TASK DIRECTIONS :: Keyword search on "source": report each line of the records that contains it.

Segment Start: DATA FOR THIS TASK

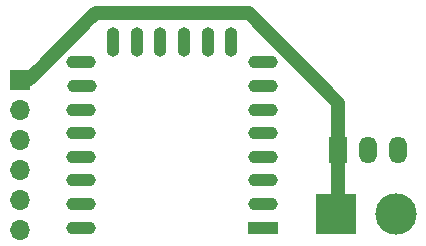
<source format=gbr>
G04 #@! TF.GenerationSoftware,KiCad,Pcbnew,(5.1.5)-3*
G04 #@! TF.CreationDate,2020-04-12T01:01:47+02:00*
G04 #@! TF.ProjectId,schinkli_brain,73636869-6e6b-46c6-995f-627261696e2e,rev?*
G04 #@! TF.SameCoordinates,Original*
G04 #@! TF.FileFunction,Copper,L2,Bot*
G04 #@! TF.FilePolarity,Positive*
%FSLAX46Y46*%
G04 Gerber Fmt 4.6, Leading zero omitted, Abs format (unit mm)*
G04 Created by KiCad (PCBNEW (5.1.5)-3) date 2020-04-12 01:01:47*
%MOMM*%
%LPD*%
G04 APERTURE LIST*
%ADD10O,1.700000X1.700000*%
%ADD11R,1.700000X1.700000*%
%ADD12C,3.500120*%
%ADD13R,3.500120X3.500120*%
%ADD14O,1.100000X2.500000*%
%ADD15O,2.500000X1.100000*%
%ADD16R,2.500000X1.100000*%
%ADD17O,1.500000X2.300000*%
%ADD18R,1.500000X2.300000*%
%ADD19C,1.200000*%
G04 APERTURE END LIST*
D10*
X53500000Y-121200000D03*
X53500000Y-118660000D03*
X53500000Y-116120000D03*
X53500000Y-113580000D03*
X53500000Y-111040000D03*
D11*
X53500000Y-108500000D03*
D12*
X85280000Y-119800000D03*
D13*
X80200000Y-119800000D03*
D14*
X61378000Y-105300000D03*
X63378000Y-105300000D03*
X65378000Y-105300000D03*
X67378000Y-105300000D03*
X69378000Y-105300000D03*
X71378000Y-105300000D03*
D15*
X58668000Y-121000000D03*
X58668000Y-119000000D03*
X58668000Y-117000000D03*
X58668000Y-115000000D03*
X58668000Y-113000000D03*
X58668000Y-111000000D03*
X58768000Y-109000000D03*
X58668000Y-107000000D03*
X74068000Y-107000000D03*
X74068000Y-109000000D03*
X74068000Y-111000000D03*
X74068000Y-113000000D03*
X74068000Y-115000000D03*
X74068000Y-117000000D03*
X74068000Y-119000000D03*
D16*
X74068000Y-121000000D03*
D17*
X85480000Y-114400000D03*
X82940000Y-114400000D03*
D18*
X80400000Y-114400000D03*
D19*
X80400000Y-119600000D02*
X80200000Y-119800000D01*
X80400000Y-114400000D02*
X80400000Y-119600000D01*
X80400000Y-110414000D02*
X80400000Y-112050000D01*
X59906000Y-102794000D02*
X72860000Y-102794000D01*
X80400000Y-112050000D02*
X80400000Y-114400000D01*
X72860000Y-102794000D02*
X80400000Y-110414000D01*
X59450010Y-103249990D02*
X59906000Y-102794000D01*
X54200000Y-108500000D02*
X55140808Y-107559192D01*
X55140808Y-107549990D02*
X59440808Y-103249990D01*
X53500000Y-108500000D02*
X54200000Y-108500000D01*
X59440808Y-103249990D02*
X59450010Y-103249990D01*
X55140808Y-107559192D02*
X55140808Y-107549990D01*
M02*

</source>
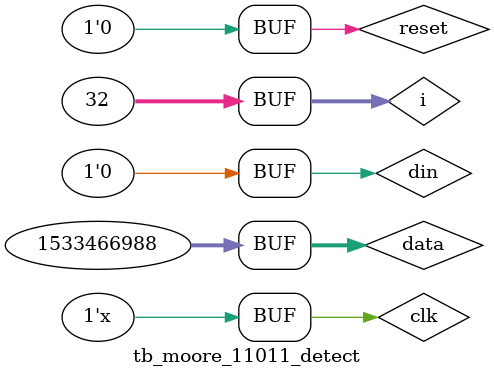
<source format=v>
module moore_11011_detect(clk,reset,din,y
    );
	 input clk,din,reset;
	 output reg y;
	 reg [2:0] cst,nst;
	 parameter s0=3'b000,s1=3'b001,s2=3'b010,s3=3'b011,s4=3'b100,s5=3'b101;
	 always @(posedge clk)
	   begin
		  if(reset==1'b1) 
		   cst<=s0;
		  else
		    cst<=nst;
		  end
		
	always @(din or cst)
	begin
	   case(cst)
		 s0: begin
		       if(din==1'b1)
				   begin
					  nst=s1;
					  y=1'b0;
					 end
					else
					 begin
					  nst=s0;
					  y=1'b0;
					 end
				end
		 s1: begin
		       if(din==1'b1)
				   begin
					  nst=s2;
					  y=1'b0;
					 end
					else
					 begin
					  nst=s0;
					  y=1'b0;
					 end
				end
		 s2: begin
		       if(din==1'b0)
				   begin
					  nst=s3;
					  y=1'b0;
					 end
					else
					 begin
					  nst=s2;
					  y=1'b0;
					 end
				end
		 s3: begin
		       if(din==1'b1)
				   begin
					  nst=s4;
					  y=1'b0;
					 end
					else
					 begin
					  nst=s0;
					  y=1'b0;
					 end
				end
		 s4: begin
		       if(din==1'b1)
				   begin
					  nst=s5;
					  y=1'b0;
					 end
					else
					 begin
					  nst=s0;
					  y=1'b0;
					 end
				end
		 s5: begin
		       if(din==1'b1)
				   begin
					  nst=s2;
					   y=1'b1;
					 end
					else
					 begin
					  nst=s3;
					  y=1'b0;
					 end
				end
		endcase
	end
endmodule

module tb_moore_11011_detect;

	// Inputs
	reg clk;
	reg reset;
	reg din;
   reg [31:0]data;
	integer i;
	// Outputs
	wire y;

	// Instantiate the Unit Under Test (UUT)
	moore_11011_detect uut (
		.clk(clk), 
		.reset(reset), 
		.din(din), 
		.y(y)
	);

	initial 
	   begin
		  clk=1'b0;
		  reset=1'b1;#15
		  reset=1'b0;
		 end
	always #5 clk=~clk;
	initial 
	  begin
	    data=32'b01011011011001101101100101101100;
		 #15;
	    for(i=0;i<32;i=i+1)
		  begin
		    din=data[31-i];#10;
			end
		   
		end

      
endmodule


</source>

Segment End: DATA FOR THIS TASK

TASK SOLUTION ::
<source format=gbr>
</source>
<source format=v>
</source>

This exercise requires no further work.